Spatial and Temporal Variations in Soil Salinity and Groundwater in the Downstream Yarkant River Irrigation District

The downstream irrigation district of the Yarkant River basin has experienced increasing soil salinization driven by shallow groundwater levels, constraining the sustainable development of regional agriculture. However, the dynamic relationship between soil salinity and groundwater depth in this region remains unclear, limiting the effectiveness of saline–alkali land remediation strategies based on groundwater level regulation. In this study, field data were collected in 2025 on total soil salinity, concentrations of eight major ions, groundwater depth, and groundwater salinity in the irrigation district. The spatiotemporal distribution patterns of soil salinity, groundwater depth, and groundwater salinity were analyzed, along with their interrelationships. The soils in the irrigation district are predominantly mildly to moderately saline. Overall, soil salinity exhibits clear seasonal patterns, characterized by accumulation due to evaporation in spring and autumn and dilution through irrigation in summer. The dominant anions in the soil were SO₄²⁻ and Cl⁻, while Ca²⁺ and Na⁺ were the dominant cations, indicating a chloride–sulfate salinity type. Soil salinity shows a significant positive correlation with groundwater mineralization. A clear Boltzmann function relationship was identified between soil salinity and groundwater depth, revealing a critical groundwater depth of 2.10–2.18 m for salt accumulation in the irrigation district.

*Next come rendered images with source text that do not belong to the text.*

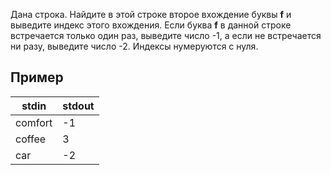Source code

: Дана строка. Найдите в этой строке второе вхождение буквы **f** и выведите индекс этого вхождения. Если буква **f** в данной строке встречается только один раз, выведите число -1, а если не встречается ни разу, выведите число -2. Индексы нумеруются с нуля.
## Пример

| **stdin** | **stdout** |
| --------- | ---------- |
| comfort   | -1         |
| coffee    | 3          |
| car       | -2         |
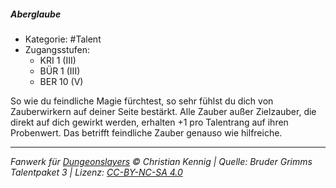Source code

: <!---
Dies ist ein Fanwerk für DUNGEONSLAYERS © von Christian Kennig

Quellen:      [Bruder Grimms Talentpaket 3](https://www.f-space.de/ds4/downloads.html)
              [Talentbeschreibungen](https://www.f-space.de/ds4/tools-talentcards.html)
License:      [CC-BY-NC-SA 4.0](https://creativecommons.org/licenses/by-nc-sa/4.0/deed.de)
Richtlinien:  [Fanwerkrichtlinien](https://www.dungeonslayers.net/fanwerk-richtlinien/)
Autor:        Zauberlehrling
-->

##### Aberglaube

- Kategorie: #Talent
- Zugangsstufen:
  - KRI 1 (III)
  - BÜR 1 (III)
  - BER 10 (V)

So wie du feindliche Magie fürchtest, so sehr fühlst du dich von Zauberwirkern auf deiner Seite bestärkt. Alle Zauber außer Zielzauber, die direkt auf dich gewirkt werden, erhalten +1 pro Talentrang auf ihren Probenwert. Das betrifft feindliche Zauber genauso wie hilfreiche.

---

_Fanwerk für [Dungeonslayers](https://www.dungeonslayers.net/) © Christian Kennig | Quelle: Bruder Grimms Talentpaket 3 | Lizenz: [CC-BY-NC-SA 4.0](https://creativecommons.org/licenses/by-nc-sa/4.0/deed.de)_
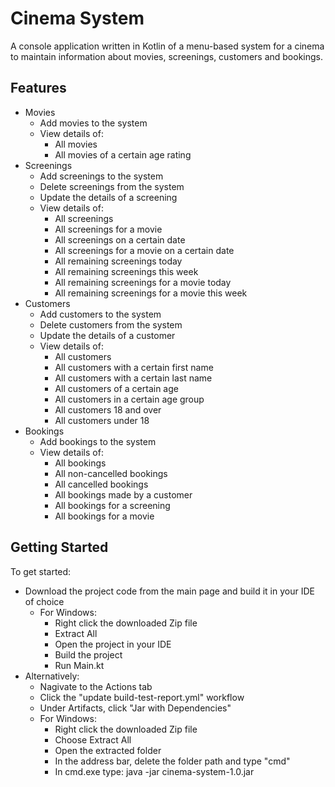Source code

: # Cinema System
A console application written in Kotlin of a menu-based system for a cinema to maintain information about movies, screenings, customers and bookings.

## Features
- Movies
  - Add movies to the system
  - View details of:
    - All movies
    - All movies of a certain age rating
- Screenings
  - Add screenings to the system
  - Delete screenings from the system
  - Update the details of a screening
  - View details of:
    - All screenings
    - All screenings for a movie
    - All screenings on a certain date
    - All screenings for a movie on a certain date
    - All remaining screenings today
    - All remaining screenings this week
    - All remaining screenings for a movie today
    - All remaining screenings for a movie this week
- Customers
  - Add customers to the system
  - Delete customers from the system
  - Update the details of a customer
  - View details of:
    - All customers
    - All customers with a certain first name
    - All customers with a certain last name
    - All customers of a certain age
    - All customers in a certain age group
    - All customers 18 and over
    - All customers under 18
- Bookings
  - Add bookings to the system
  - View details of:
    - All bookings
    - All non-cancelled bookings
    - All cancelled bookings
    - All bookings made by a customer
    - All bookings for a screening
    - All bookings for a movie
   
## Getting Started
To get started:
- Download the project code from the main page and build it in your IDE of choice
  - For Windows:
    - Right click the downloaded Zip file
    - Extract All
    - Open the project in your IDE
    - Build the project
    - Run Main.kt
- Alternatively:
  - Nagivate to the Actions tab
  - Click the "update build-test-report.yml" workflow
  - Under Artifacts, click "Jar with Dependencies"
  - For Windows:
    - Right click the downloaded Zip file
    - Choose Extract All
    - Open the extracted folder
    - In the address bar, delete the folder path and type "cmd"
    - In cmd.exe type: java -jar cinema-system-1.0.jar
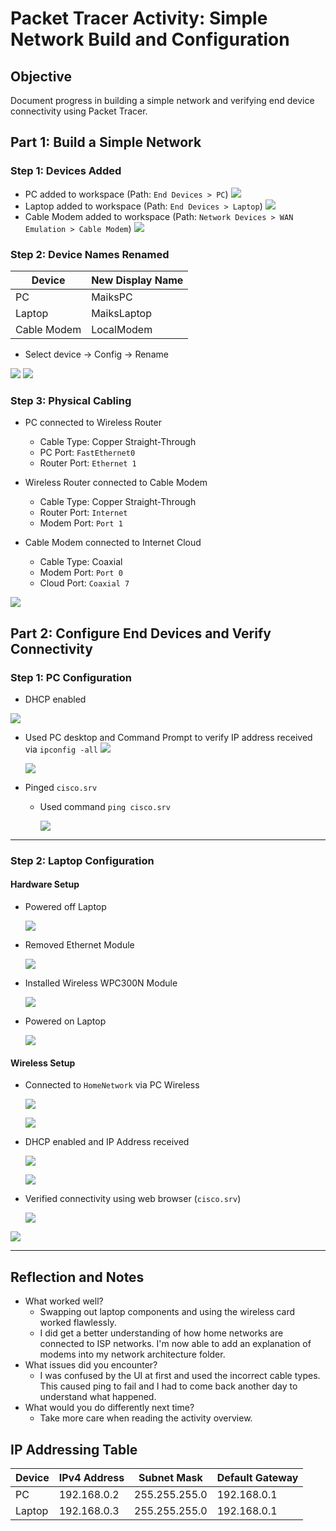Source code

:# Packet Tracer Activity: Simple Network Build and Configuration

## Objective
Document progress in building a simple network and verifying end device connectivity using Packet Tracer.

## Part 1: Build a Simple Network

### Step 1: Devices Added
- PC added to workspace (Path: `End Devices > PC`)
![](Images/pc0.png)
- Laptop added to workspace (Path: `End Devices > Laptop`)
![](Images/laptop0.png)
- Cable Modem added to workspace (Path: `Network Devices > WAN Emulation > Cable Modem`)
![](Images/modem0.png)

### Step 2: Device Names Renamed
| Device      | New Display Name |
| ----------- | ---------------- |
| PC          | MaiksPC          |
| Laptop      | MaiksLaptop      |
| Cable Modem | LocalModem       |

- Select device -> Config -> Rename

![](Images/config.png)
![](Images/name0.png)
### Step 3: Physical Cabling
- PC connected to Wireless Router  
  - Cable Type: Copper Straight-Through  
  - PC Port: `FastEthernet0`  
  - Router Port: `Ethernet 1`

- Wireless Router connected to Cable Modem  
  - Cable Type: Copper Straight-Through  
  - Router Port: `Internet`  
  - Modem Port: `Port 1`

- Cable Modem connected to Internet Cloud  
  - Cable Type: Coaxial  
  - Modem Port: `Port 0`  
  - Cloud Port: `Coaxial 7`

![](Images/wired.png)

## Part 2: Configure End Devices and Verify Connectivity

### Step 1: PC Configuration

- DHCP enabled

![](Images/dhcp.png)



- Used PC desktop and Command Prompt to verify IP address received via `ipconfig -all`
	 ![](Images/cmd.png)

	 ![](Images/ipconfig.png)

- Pinged `cisco.srv`
	- Used command `ping cisco.srv`

		![](Images/ping.png)



---

### Step 2: Laptop Configuration

#### Hardware Setup
- Powered off Laptop

	 ![](Images/pwr.png)


- Removed Ethernet Module

	![](Images/pwroff.png)


- Installed Wireless WPC300N Module

	![](Images/wpc.png)


- Powered on Laptop

	![](Images/pwron.png) 

#### Wireless Setup
-  Connected to `HomeNetwork` via PC Wireless

	![](Images/wirless.png)

	![](Images/hmnetwork.png)

-  DHCP enabled and IP Address received

	![](Images/lapdh.png)

	![](Images/lapip.png)

- Verified connectivity using web browser (`cisco.srv`)

	![](Images/web.png)


![](Images/final.png)



---

## Reflection and Notes
- What worked well?
	- Swapping out laptop components and using the wireless card worked flawlessly.
	- I did get a better understanding of how home networks are connected to ISP networks. I'm now able to add an explanation of modems into my network architecture folder.
- What issues did you encounter?
	- I was confused by the UI at first and used the incorrect cable types. This caused ping to fail and I had to come back another day to understand what happened.
- What would you do differently next time?
	- Take more care when reading the activity overview.


## IP Addressing Table

| Device | IPv4 Address | Subnet Mask   | Default Gateway |
| ------ | ------------ | ------------- | --------------- |
| PC     | 192.168.0.2  | 255.255.255.0 | 192.168.0.1     |
| Laptop | 192.168.0.3  | 255.255.255.0 | 192.168.0.1     |
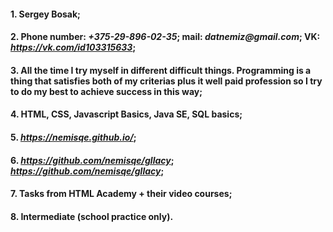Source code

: #### 1. Sergey Bosak;
#### 2. Phone number: _+375-29-896-02-35_; mail: _datnemiz@gmail.com_; VK: _https://vk.com/id103315633_;
#### 3. All the time I try myself in different difficult things. Programming is a thing that satisfies both of my criterias plus it well paid profession so I try to do my best to achieve success in this way;
#### 4. HTML, CSS, Javascript Basics, Java SE, SQL basics;
#### 5. _https://nemisqe.github.io/_;
#### 6. _https://github.com/nemisqe/gllacy_; _https://github.com/nemisqe/gllacy_;
#### 7. Tasks from HTML Academy + their video courses;
#### 8. Intermediate (school practice only).
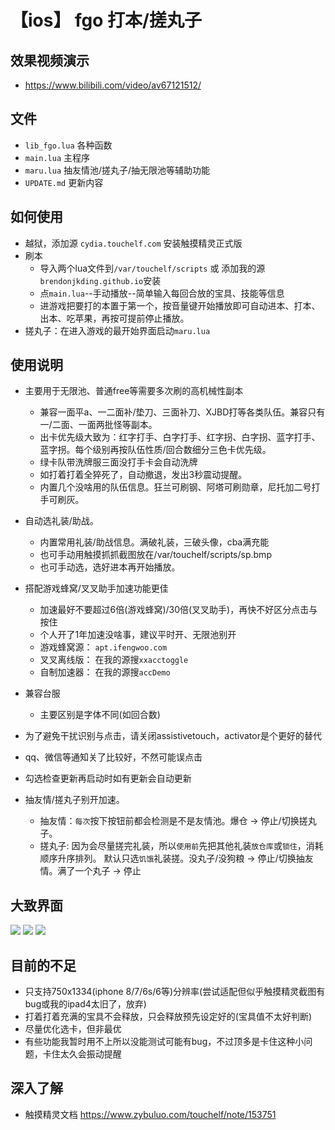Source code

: # 【ios】 fgo 打本/搓丸子

## 效果视频演示
* https://www.bilibili.com/video/av67121512/
## 文件
* `lib_fgo.lua` 各种函数
* `main.lua` 主程序
* `maru.lua` 抽友情池/搓丸子/抽无限池等辅助功能
* `UPDATE.md` 更新内容


## 如何使用
* 越狱，添加源 `cydia.touchelf.com` 安装触摸精灵正式版
* 刷本
  * 导入两个lua文件到`/var/touchelf/scripts` 或 添加我的源`brendonjkding.github.io`安装
  * 点`main.lua`--手动播放--简单输入每回合放的宝具、技能等信息
  * 进游戏把要打的本置于第一个，按音量键开始播放即可自动进本、打本、出本、吃苹果，再按可提前停止播放。
* 搓丸子：在进入游戏的最开始界面启动`maru.lua`

## 使用说明
* 主要用于无限池、普通free等需要多次刷的高机械性副本
  * 兼容一面平a、一二面补/垫刀、三面补刀、XJBD打等各类队伍。兼容只有一/二面、一面两批怪等副本。
  * 出卡优先级大致为：红字打手、白字打手、红字拐、白字拐、蓝字打手、蓝字拐。每个级别再按队伍性质/回合数细分三色卡优先级。
  * 绿卡队带洗牌服三面没打手卡会自动洗牌
  * 如打着打着全猝死了，自动撤退，发出3秒震动提醒。
  * 内置几个没啥用的队伍信息。狂兰可刷钢、阿塔可刷勋章，尼托加二号打手可刷灰。
* 自动选礼装/助战。
  * 内置常用礼装/助战信息。满破礼装，三破头像，cba满充能
  * 也可手动用触摸抓抓截图放在/var/touchelf/scripts/sp.bmp
  * 也可手动选，选好进本再开始播放。

* 搭配游戏蜂窝/叉叉助手加速功能更佳
  * 加速最好不要超过6倍(游戏蜂窝)/30倍(叉叉助手)，再快不好区分点击与按住
  * 个人开了1年加速没啥事，建议平时开、无限池别开
  * 游戏蜂窝源： `apt.ifengwoo.com`
  * 叉叉离线版： 在我的源搜`xxacctoggle`
  * 自制加速器： 在我的源搜`accDemo`
* 兼容台服
  * 主要区别是字体不同(如回合数)
* 为了避免干扰识别与点击，请关闭assistivetouch，activator是个更好的替代
* qq、微信等通知关了比较好，不然可能误点击
* 勾选检查更新再启动时如有更新会自动更新
* 抽友情/搓丸子别开加速。
  * 抽友情：`每次`按下按钮前都会检测是不是友情池。爆仓 -> 停止/切换搓丸子。
  * 搓丸子: 因为会尽量搓完礼装，所以`使用前`先把其他礼装`放仓库`或`锁住`，消耗顺序升序排列。
  默认只选`饥饿`礼装搓。没丸子/没狗粮 -> 停止/切换抽友情。满了一个丸子 -> 停止

## 大致界面
![](https://github.com/brendonjkding/fgo_lua_test/raw/master/pic/1.PNG) 
![](https://github.com/brendonjkding/fgo_lua_test/raw/master/pic/2.PNG) 
![](https://github.com/brendonjkding/fgo_lua_test/raw/master/pic/3.PNG) 

## 目前的不足
* 只支持750x1334(iphone 8/7/6s/6等)分辨率(尝试适配但似乎触摸精灵截图有bug或我的ipad4太旧了，放弃)
* 打着打着充满的宝具不会释放，只会释放预先设定好的(宝具值不太好判断)
* 尽量优化选卡，但非最优
* 有些功能我暂时用不上所以没能测试可能有bug，不过顶多是卡住这种小问题，卡住太久会振动提醒


## 深入了解
* 触摸精灵文档 https://www.zybuluo.com/touchelf/note/153751

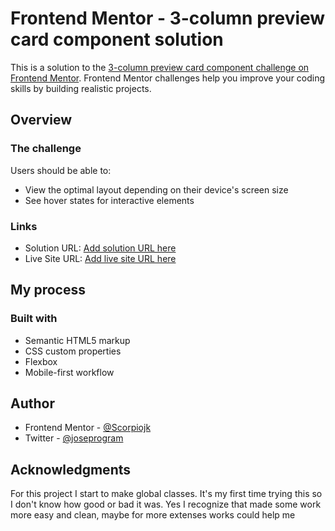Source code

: # Frontend Mentor - 3-column preview card component solution

This is a solution to the [3-column preview card component challenge on Frontend Mentor](https://www.frontendmentor.io/challenges/3column-preview-card-component-pH92eAR2-). Frontend Mentor challenges help you improve your coding skills by building realistic projects. 

## Overview

### The challenge

Users should be able to:

- View the optimal layout depending on their device's screen size
- See hover states for interactive elements

### Links

- Solution URL: [Add solution URL here](https://your-solution-url.com)
- Live Site URL: [Add live site URL here](https://your-live-site-url.com)

## My process

### Built with

- Semantic HTML5 markup
- CSS custom properties
- Flexbox
- Mobile-first workflow


## Author

- Frontend Mentor - [@Scorpiojk](https://www.frontendmentor.io/profile/Scorpiojk)
- Twitter - [@joseprogram](https://www.twitter.com/joseprogram)


## Acknowledgments

For this project I start to make global classes. It's my first time trying this so I don't know how good or bad it was. Yes I recognize that made some work more easy and clean, maybe for more extenses works could help me 

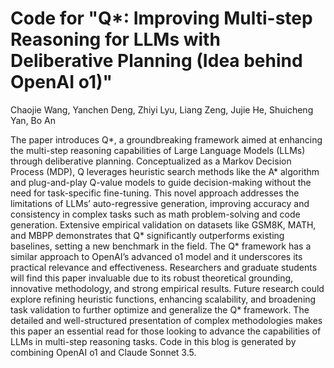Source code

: # Code for "Q*: Improving Multi-step Reasoning for LLMs with Deliberative Planning (Idea behind OpenAI o1)"

Chaojie Wang, Yanchen Deng, Zhiyi Lyu, Liang Zeng, Jujie He, Shuicheng Yan, Bo An

The paper introduces Q*, a groundbreaking framework aimed at enhancing the multi-step reasoning capabilities of Large Language Models (LLMs) through deliberative planning. Conceptualized as a Markov Decision Process (MDP), Q leverages heuristic search methods like the A* algorithm and plug-and-play Q-value models to guide decision-making without the need for task-specific fine-tuning. This novel approach addresses the limitations of LLMs’ auto-regressive generation, improving accuracy and consistency in complex tasks such as math problem-solving and code generation. Extensive empirical validation on datasets like GSM8K, MATH, and MBPP demonstrates that Q* significantly outperforms existing baselines, setting a new benchmark in the field. The Q* framework has a similar approach to OpenAI’s advanced o1 model and it underscores its practical relevance and effectiveness. Researchers and graduate students will find this paper invaluable due to its robust theoretical grounding, innovative methodology, and strong empirical results. Future research could explore refining heuristic functions, enhancing scalability, and broadening task validation to further optimize and generalize the Q* framework. The detailed and well-structured presentation of complex methodologies makes this paper an essential read for those looking to advance the capabilities of LLMs in multi-step reasoning tasks. Code in this blog is generated by combining OpenAI o1 and Claude Sonnet 3.5.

The critical groundwater depths corresponding to soil salinity and major salt ions, from lowest to highest, are Cl⁻ < Na⁺ < total salts < SO₄²⁻ < Ca²⁺. Random forest regression analysis identified the main factors influencing soil salinity and their relative importance, ranked from highest to lowest as follows: groundwater depth > Na⁺ > Cl⁻ > groundwater salinity > Ca²⁺ > SO₄²⁻ > Mg²⁺ > HCO₃⁻ > K⁺ > CO₃²⁻. Maintaining groundwater depth below the critical threshold and focusing on groundwater ions that strongly influence soil salinity can effectively alleviate soil salinization in the lower Yarkant River irrigation district caused by shallow, highly mineralized groundwater.